Tasnin: How is it working with who you work with?

Shanel: I work with editors, producers, and a little bit with writers. It can be tough sometimes dealing with producers. It is a fast-paced environment and there are multiple people putting input into things with different personalities. You’re getting hit with multiple things at a time so it can be hard to help multiple people at the same time. But it taught me a lot of life lessons - usually I’m very quick to react but I’ve learned to have a lot of professional patience and that’s probably important to have at any job.

Tasnin: So what would be your advice for someone in a similar situation with keeping the peace while putting your best foot forward when working with a group at work?

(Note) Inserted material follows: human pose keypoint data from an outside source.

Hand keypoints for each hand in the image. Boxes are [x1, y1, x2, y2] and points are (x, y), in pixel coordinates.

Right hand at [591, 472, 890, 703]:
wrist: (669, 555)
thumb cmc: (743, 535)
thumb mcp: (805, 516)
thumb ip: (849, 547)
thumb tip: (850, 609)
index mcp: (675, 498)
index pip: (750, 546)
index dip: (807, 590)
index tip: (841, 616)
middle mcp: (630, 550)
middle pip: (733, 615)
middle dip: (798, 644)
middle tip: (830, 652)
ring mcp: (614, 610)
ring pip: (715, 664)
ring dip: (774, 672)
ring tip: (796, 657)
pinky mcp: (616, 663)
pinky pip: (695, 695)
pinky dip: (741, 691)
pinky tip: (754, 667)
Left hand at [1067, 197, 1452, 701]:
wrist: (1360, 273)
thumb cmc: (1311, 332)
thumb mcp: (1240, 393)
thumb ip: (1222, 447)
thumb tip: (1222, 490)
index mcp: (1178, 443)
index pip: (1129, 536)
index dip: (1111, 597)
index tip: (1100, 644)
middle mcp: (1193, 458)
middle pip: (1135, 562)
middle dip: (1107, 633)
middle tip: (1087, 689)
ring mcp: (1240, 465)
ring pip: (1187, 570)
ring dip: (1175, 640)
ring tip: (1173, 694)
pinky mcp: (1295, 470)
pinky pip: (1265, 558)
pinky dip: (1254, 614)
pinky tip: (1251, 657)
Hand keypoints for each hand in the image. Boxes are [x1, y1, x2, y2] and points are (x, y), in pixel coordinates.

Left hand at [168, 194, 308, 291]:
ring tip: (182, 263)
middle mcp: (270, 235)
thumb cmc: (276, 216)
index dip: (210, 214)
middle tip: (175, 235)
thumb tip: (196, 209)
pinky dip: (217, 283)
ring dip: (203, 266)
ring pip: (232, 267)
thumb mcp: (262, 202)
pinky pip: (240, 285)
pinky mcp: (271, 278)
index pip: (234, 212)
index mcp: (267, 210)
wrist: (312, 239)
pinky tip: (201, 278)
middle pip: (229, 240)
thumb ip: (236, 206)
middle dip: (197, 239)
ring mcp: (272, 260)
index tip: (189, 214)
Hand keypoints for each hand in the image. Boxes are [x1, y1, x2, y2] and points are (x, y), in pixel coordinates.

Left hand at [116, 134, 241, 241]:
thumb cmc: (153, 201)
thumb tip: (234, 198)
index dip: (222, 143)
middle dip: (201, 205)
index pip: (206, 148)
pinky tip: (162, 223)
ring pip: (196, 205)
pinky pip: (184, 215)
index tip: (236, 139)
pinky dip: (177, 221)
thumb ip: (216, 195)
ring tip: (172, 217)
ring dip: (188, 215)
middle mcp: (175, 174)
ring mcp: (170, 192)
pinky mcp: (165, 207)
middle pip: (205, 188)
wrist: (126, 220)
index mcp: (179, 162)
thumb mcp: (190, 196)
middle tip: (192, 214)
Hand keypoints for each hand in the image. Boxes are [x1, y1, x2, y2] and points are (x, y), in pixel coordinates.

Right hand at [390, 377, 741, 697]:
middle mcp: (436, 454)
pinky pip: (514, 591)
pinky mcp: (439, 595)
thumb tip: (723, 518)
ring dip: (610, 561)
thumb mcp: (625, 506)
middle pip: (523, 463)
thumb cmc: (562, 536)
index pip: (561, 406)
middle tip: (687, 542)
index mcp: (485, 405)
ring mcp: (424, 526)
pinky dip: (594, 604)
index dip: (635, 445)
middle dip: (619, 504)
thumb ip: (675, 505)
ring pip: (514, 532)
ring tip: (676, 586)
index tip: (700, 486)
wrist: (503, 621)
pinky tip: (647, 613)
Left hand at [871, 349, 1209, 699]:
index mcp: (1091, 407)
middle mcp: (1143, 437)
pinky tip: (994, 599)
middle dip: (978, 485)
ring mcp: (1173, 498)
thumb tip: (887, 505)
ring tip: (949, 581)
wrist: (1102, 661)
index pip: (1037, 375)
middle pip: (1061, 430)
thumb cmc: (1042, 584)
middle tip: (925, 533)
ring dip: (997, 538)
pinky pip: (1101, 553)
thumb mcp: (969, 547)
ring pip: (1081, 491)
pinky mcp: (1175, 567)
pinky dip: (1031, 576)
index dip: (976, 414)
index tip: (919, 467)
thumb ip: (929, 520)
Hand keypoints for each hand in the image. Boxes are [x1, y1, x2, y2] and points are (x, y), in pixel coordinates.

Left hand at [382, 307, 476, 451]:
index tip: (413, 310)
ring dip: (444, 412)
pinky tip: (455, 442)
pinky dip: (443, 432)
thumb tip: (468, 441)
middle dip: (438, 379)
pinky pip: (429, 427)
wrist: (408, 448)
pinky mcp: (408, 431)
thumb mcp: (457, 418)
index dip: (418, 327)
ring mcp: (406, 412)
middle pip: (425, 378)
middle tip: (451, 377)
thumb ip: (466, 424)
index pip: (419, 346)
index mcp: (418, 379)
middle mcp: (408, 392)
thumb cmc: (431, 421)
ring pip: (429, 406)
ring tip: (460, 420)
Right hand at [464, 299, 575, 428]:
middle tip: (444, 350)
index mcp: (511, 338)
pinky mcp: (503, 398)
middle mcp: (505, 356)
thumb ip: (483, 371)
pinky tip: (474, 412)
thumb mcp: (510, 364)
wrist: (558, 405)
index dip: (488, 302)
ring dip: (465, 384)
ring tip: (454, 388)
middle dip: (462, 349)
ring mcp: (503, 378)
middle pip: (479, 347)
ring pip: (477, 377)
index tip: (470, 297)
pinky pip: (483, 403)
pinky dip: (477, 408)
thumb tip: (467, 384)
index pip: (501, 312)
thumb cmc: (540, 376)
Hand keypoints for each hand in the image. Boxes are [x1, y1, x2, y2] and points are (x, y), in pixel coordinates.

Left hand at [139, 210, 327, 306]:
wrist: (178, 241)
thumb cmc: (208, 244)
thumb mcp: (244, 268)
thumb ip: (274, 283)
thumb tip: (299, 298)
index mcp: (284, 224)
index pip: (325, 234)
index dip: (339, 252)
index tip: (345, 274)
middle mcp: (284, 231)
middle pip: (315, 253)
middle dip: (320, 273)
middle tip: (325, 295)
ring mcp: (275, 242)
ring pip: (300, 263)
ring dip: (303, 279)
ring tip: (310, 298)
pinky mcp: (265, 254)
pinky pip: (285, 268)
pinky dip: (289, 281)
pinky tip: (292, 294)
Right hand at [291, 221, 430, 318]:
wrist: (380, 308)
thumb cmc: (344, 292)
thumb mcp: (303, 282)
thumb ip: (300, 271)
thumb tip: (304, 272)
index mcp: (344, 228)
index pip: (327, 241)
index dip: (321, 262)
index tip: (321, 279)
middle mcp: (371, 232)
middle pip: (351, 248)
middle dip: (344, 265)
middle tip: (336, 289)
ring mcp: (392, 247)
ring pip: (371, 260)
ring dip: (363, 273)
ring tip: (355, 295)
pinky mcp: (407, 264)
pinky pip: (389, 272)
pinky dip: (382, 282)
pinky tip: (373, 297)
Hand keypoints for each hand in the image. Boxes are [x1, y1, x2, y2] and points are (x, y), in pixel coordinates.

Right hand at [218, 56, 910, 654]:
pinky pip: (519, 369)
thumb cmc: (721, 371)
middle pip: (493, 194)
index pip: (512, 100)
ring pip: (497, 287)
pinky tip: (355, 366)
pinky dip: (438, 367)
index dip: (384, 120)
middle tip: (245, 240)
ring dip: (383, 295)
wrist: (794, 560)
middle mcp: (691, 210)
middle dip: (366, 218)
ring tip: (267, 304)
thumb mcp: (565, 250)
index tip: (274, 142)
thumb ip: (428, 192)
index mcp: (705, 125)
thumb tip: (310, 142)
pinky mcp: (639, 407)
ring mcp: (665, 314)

Shanel: It’s really important to remain professional at all times, know that you are there for a job and a purpose, and you’re getting paid for what you are doing. All of the TV jobs are based on who you know, and that editor/producer/director will help take you to the next level, will teach you something you don’t know, will promote you or bring you on their next show. So it is really important to maintain those good relationships. Every job is a networking opportunity for a better opportunity. It is really important to be nice to everybody; you won’t get far not being nice to people and not being kind to people at all!

We go in thinking we know everything and been in school for last 12 years and spent $50,000 on college and think we have all this technical knowledge older people don’t have, but nothing beats experience. That’s the only way you will master something and be good is doing it over and over and over again. People our age have to be willing to listen and learn. We don’t know everything! It’s ok to try our best to learn from our bosses, and eventually we can be better than them at their job in the future.

Tasnin: What’s the next step for you?

Shanel: Next up is probably assistant editor or an associate producer at a mid-level position. But my long-term dream is to become an executive producer. They usually have their own show that they wrote and created. Ultimately, they have a say in every aspect of the show. Something I wish for is more people of color in the industry. Even on this show, 60% of the directors of every episode, which were different, were female which I think is pretty cool.

Tasnin: Any other advice for other twenty somethings?

Shanel: It’s hard when you are in your twenties and you don’t have anything figured out, you’re not making the money you want, or getting opportunities you want. But stay persistent and stay positive. There are so many difficult moments I had at my internship, first job, and even on this job where I’m like “I can’t do this anymore, I can’t work in this field it’s too tough, I don’t have the personality.” So many days I wanted to quit on the spot, but I didn’t. I just moved up by learning from difficult situations and personalities. It is so important to keep pushing and keep that little goal in mind because it really will bring you to where you are meant to eventually be.

Hopefully a few words from a fellow twentysomething climbing her way up the ranks provides you with a little bit of sweet relief and inspiration. Take it from Shanel, and rest assured - you aren’t alone. It’s okay not to have it all figured out, but nonetheless, there is beauty in the process.